--- YOUR ASSIGNMENT ---
Find "ΔΡΑΣΕΙΣ ΣΤΟΥΣ ΔΗΜΟΥΣ ΤΕΜΠΩΝ &" in the data below; transcribe the line it appears on and each line after it, exactly, to the end, and nothing else.

Collected data:
━━━━

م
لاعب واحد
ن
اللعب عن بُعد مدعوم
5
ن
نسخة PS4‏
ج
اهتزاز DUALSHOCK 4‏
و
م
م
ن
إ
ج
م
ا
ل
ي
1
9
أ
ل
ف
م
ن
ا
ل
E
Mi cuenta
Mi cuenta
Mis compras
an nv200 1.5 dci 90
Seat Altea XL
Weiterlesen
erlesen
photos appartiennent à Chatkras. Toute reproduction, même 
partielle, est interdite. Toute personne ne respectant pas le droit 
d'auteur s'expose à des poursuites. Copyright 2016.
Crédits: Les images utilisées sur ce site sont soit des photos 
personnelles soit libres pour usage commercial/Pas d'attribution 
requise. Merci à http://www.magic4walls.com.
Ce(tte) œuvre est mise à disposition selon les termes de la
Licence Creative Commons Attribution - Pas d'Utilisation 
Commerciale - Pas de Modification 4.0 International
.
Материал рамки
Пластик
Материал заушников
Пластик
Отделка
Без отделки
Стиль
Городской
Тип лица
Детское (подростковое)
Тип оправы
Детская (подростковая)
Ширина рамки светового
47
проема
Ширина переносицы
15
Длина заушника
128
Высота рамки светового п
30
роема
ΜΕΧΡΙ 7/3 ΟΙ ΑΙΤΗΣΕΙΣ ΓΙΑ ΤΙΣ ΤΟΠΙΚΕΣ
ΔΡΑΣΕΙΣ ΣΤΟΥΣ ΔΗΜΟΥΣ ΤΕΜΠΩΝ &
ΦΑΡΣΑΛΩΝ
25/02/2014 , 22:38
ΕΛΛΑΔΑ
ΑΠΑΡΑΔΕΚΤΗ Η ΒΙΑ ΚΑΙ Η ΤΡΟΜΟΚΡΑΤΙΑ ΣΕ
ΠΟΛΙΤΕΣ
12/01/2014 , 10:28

━━━━

--- REPLY ---
ΔΡΑΣΕΙΣ ΣΤΟΥΣ ΔΗΜΟΥΣ ΤΕΜΠΩΝ &
ΦΑΡΣΑΛΩΝ
25/02/2014 , 22:38
ΕΛΛΑΔΑ
ΑΠΑΡΑΔΕΚΤΗ Η ΒΙΑ ΚΑΙ Η ΤΡΟΜΟΚΡΑΤΙΑ ΣΕ
ΠΟΛΙΤΕΣ
12/01/2014 , 10:28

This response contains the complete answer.